During a 3rd grade confession, I asked a priest if you had to be bad to get possessed, or if Satan picks people at random.

He replied, “It’s totally random.”

Awesome.

So I spent the next decade waiting for Satan.  For some reason I thought he was less likely to be hanging out at Dunkin’ Donuts.

But in my 20’s, something kept calling me back, and I figured that “thing” must be God. Private prayer has always been part of my daily life, but I felt the pull to community. Not back to a traditional parish church, necessarily, but to the lively, music-filled student masses at Villanova University, and Maris Stella, the simple seaside chapel perched on the Barnegat Bay in LBI.

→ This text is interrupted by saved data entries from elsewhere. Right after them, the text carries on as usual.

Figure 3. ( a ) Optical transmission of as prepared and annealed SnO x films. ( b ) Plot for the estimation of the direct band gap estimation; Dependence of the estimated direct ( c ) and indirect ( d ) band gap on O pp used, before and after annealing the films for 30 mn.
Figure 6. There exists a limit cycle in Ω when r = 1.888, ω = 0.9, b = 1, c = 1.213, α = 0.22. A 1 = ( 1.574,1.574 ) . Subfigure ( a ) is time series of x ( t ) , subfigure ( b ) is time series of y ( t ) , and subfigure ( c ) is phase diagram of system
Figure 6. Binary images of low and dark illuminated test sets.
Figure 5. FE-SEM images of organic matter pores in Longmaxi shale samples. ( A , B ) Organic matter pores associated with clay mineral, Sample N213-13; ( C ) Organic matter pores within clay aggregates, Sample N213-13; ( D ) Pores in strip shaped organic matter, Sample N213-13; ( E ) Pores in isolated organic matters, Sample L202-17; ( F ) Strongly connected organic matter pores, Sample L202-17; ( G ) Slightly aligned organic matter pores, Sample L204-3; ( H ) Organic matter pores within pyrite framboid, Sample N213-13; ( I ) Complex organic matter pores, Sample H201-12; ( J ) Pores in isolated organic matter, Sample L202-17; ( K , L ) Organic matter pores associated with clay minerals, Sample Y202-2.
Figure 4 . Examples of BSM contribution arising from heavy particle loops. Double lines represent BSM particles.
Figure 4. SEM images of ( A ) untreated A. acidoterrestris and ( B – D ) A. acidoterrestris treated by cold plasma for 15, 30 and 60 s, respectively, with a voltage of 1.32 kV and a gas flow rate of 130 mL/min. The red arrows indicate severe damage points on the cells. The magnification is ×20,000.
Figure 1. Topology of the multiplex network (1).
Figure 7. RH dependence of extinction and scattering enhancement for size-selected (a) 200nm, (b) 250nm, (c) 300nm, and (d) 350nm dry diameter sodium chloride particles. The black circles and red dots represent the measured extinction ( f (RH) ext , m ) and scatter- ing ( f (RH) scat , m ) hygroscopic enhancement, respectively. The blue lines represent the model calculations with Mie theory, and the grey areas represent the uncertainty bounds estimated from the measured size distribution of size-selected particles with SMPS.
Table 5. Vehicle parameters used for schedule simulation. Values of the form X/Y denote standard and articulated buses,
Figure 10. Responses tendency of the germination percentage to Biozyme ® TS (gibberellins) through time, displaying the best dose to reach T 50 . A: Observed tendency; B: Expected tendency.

maris stella2 Maris-Stella

Ahhhhhhh.

But last Sunday in the cheap seats, it wasn’t the crash of the waves that filled my ears, but the bang of children dropping missalettes and begging for juice, for Goldfish, for the entire contents of their mother’s purse.  The hybrid stench of incense and a baby’s dirty diaper was suffocating. I did not feel contemplative. I felt trapped.

So why do we have to go church, anyway?

Maybe the thing that keeps me hanging on is the desire for a shared spiritual discipline. One hour of the week where there are no screens or activities.  We just sit our butts down and be quiet.  Together.

Henri Nouwen says:

A spiritual life without discipline is impossible…the practice of a spiritual discipline makes us more sensitive to the small, gentle voice of God.  The discipline of community helps us to be silent together.

No spiritual discipline is easy.  As a yoga teacher I have often said, “the hardest part is getting on your mat.” You go to class not because you feel like it, but because you believe in the power of the practice. The power of showing up. Maybe you spend the entire savasana making your grocery list in your head.  But, hey, you showed up. If the only true moment of quiet was that 10 seconds in Viparita Karani, well…that’s something.

ViparitaKarani

One weird thing among many about the Catholic mass are the select songs that will make you weep instantaneously. As I walked back from Communion, the choir sang “Taste and See.” Something stirred in my cranky, Grinch heart. My shoulders inched their way down from my ears, my face relaxed, and my eyes filled with tears.  In that brief moment of presence, there was a release.  I let go of something that I didn’t need.

And if that’s the only reason that I go to church…I guess that’s enough.